In the late-’90s BNSF reopened a third route connecting the Midwest (including the now booming oil fields) and the Northwest, the once-mothballed Stampede Pass over the Cascade Mountains. Overall, the railway’s been booming like crazy since then. 2014 should be a record for the railroad, thanks largely to crude oil shipments. But, after this past winter, the Bakken fields’ associated rail network is one big traffic snarl, and the railway is pouring money and manpower into the region to untangle it: 500 locomotives, 5,000 railcars, 300 new crew members. Of course, the company’s interest is in getting oil out of the region, but a cruel side effect of the jam is crushing delays within the United States’ passenger rail system.

Those systems, dominated by state-pseudo-owned railway Amtrak, typically run on tracks owned by freight railways—leasing trackage rights—except in a few special areas, like California, the Northeast Corridor, and parts of Michigan and New York state. Elsewhere, particularly across the country’s midsection, passenger trains are at the mercy of private freight-hauling corporations. If you’ve ever made a cross-country rail trek, you are most likely already aware that on-time performance just isn’t a relevant concept.
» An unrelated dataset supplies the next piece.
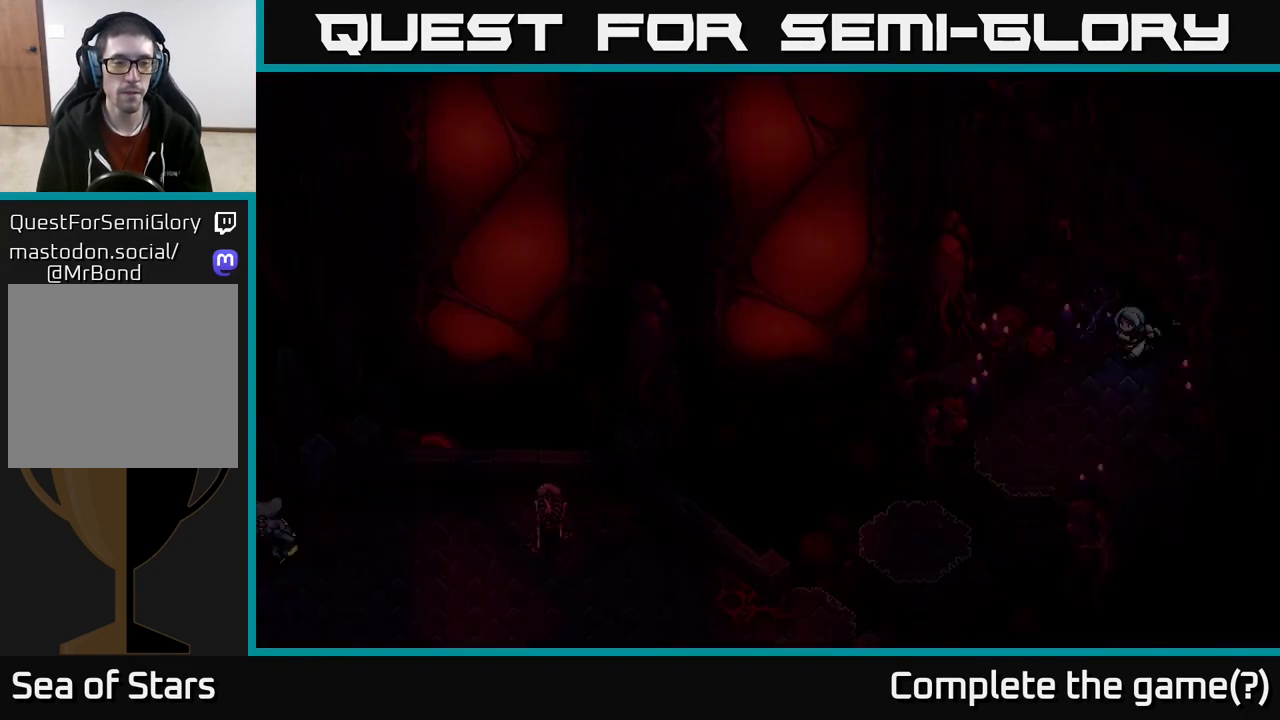
{"buttons": [], "left_stick": "center", "right_stick": "center", "events": [[200, "left_stick", "center"]]}
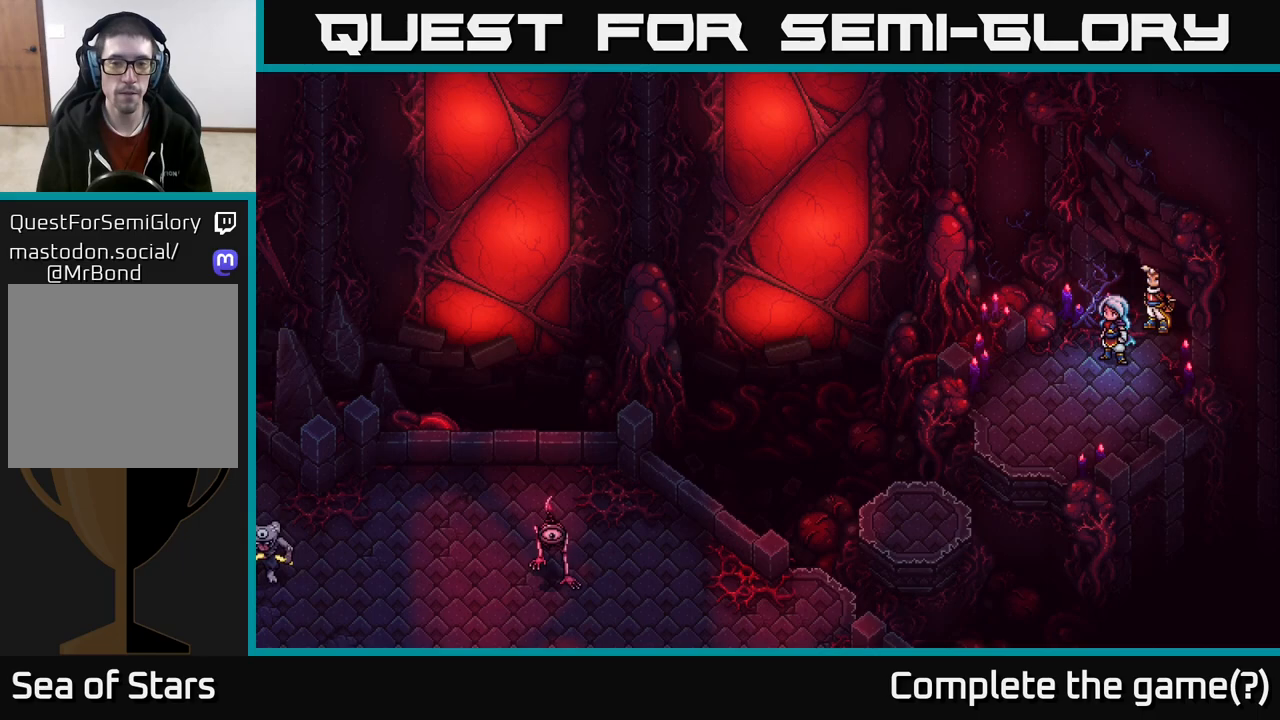
{"buttons": [], "left_stick": "down-left", "right_stick": "center", "events": [[183, "left_stick", "down"], [233, "left_stick", "down-left"]]}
Last month, the Empire Builder, the Amtrak route that travels from Chicago to Portland and Seattle via BNSF’s Northern Transcon, was on-schedule 17.4 percent of the time.

We’re not talking about minutes either. The westbound Empire Builder is scheduled to pass through here at eight in the morning; usually, it shows up mid-afternoon, if not eveningtime. Finally, at the beginning of this month, Amtrak took the rare step of admitting defeat. It changed the schedule, padding an extra three hours onto the eastbound train schedule and an hour on the westbound (which is still hardcore wishful thinking or a total delusion). The pleasure of spending nine hours at a lonesome Midwestern rail station in the dead of winter for a late train is a distinctly American feeling (or Siberian, perhaps), putting the shitty microwaved cafe car food and overpriced Heineken into perspective, if the train isn’t out of both already.

Perhaps even more pressing is the situation in Minneapolis, as BNSF delays hit the Twin Cities’ local commuter line, the Northstar. Freight delays have put not only the entire existence of the (relatively new) service in jeopardy, but a forthcoming light-rail line as well. As is typical, the BNSF response is petulance. From a recent Minneapolis StarTribute editorial: “As BNSF Vice President Bob Lease points out, the conflict with commuter rail is almost unavoidable; the system is built for freight, which tolerates a degree of delay that commuters cannot abide.”

Unfortunately, as much of a shrug as Lease’s comment is, he has a point. Passenger rail service shouldn’t have to rely on freight rail companies being nice. Passenger rail needs public investment—new, faster tracks—and it needs the teeth to punish its corporate landlords for 17.4 percent on-time performance, when that performance is nigh entirely at the whims of said landlord.